Trains
By Alison Stone
There are ways to die
without leaving the body.
Carla hides in light
until she shrinks. She
keeps seashells in the bathtub, glues a moon
and stars above her bed. Dark
hair scraped back, she lies on her analyst’s dark
couch repeating “Change is safe” and “I love my body.”
Her parents died
when she was eight. She
has a trust fund. She travels light,
went to six colleges, studied honeymoon
customs, how to make hats. Eating Moon
Pies by the light
of the tv, she likes how a woman can die
and come back later as an evil twin with dark
intentions. All the actors have athletic bodies.

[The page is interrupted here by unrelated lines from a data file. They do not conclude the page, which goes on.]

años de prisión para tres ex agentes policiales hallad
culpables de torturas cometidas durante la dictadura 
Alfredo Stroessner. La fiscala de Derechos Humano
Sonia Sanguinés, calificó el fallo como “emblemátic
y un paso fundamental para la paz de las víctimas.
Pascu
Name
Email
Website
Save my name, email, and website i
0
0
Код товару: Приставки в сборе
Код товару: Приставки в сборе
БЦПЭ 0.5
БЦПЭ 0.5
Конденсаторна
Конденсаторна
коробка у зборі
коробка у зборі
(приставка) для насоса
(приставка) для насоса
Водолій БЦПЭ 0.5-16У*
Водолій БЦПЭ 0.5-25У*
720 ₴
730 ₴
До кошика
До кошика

Carla’s dreams are filled with silver trains she
misses. Ticket in her fist, she
cannot move her heavy body
fast enough. She wakes tangled in blankets, then dyes
her pubic hair blue. She learns to moon-
walk, fantasizes dancing with a tall, dark
punk who lights
her joints and places light
kisses on her throat. Her body
aches. Swigging wine, she
fills her cells with moon-
light, then revs up her dark
Ferrari. Shiny in leather and tie-dye,
she dangles luck from her neck -- a plastic die,
a rabbit’s foot. A moon
through her nose, she
blows smoke in the club’s dark,
watches men sliced by strobelights.
She chooses a blond for his wiry body
inked with mother, snakes, a bolt of light. Her body
shatters when she comes and she is free. Carla digs her dark
nails into his back, leaving half-moons over Never Say Die.